■ **Your instructions**
Rename "images" to "frames" throughout the data below and reproduce the data with every other line unchanged. Leave the pictures out of your answer.

■ **Given data**
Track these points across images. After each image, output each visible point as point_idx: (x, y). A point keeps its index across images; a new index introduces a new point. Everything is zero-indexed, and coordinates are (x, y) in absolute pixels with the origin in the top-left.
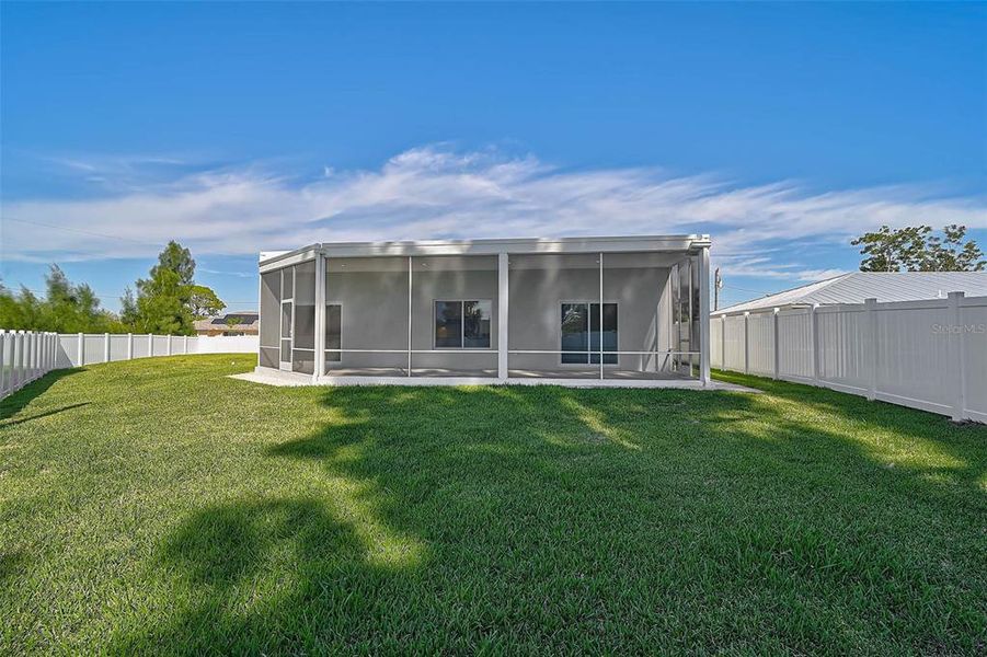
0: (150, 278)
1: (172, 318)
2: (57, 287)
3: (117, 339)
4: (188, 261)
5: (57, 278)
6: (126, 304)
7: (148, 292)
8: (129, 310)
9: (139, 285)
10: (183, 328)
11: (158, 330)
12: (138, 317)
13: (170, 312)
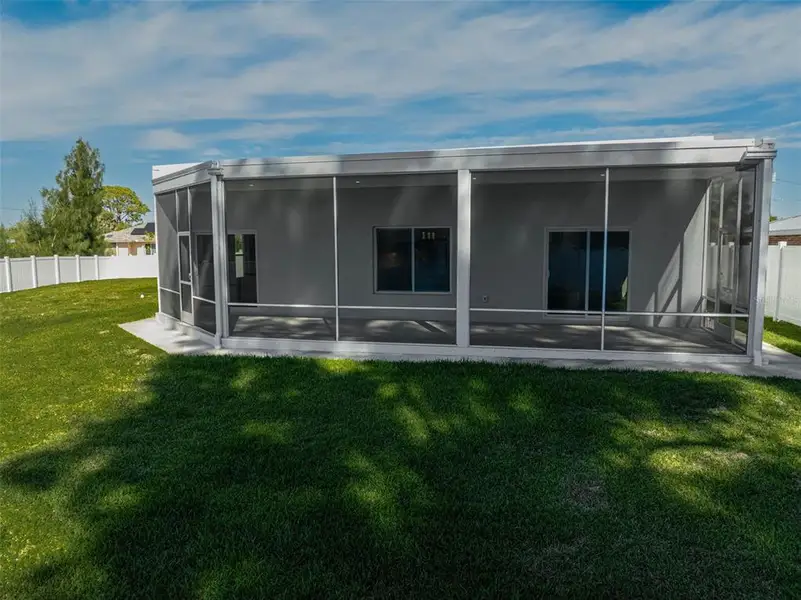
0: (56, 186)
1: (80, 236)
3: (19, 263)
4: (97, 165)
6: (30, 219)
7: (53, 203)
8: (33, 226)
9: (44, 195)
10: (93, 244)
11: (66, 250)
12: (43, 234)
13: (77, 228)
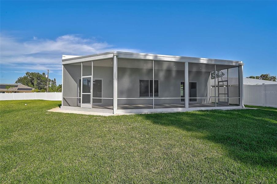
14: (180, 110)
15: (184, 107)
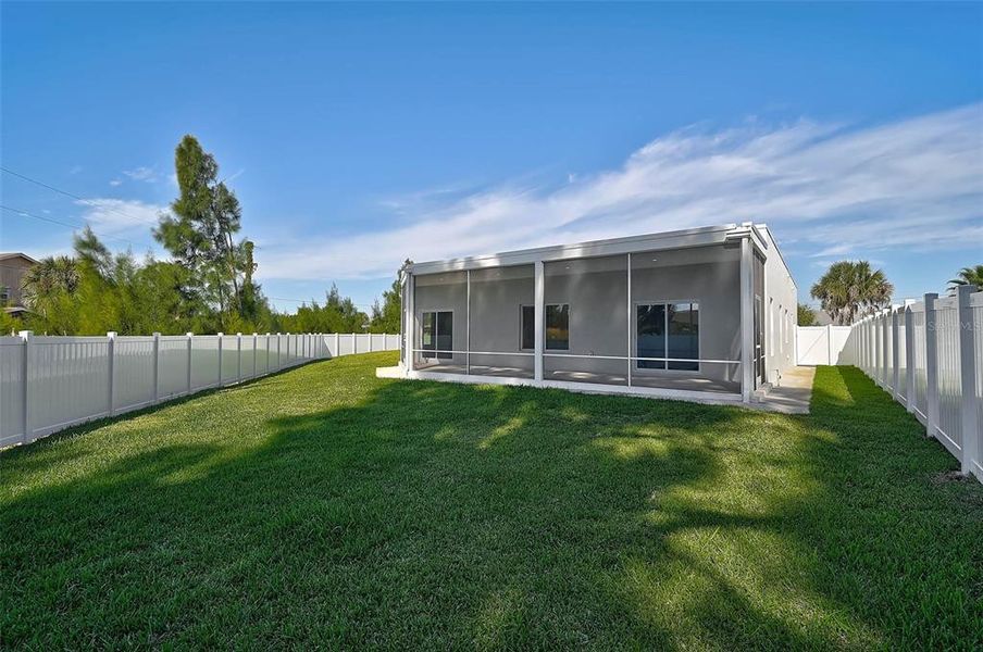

■ **Task solution**
Track these points across frames. After each image, output each visible point as point_idx: (x, y). A point keeps its index across frames; a new index introduces a new point. Everything is zero-indexed, and coordinates are (x, y) in absolute pixels with the origin in the top-left.
0: (150, 278)
1: (172, 318)
2: (57, 287)
3: (117, 339)
4: (188, 261)
5: (57, 278)
6: (126, 304)
7: (148, 292)
8: (129, 310)
9: (139, 285)
10: (183, 328)
11: (158, 330)
12: (138, 317)
13: (170, 312)
0: (56, 186)
1: (80, 236)
3: (19, 263)
4: (97, 165)
6: (30, 219)
7: (53, 203)
8: (33, 226)
9: (44, 195)
10: (93, 244)
11: (66, 250)
12: (43, 234)
13: (77, 228)
14: (180, 110)
15: (184, 107)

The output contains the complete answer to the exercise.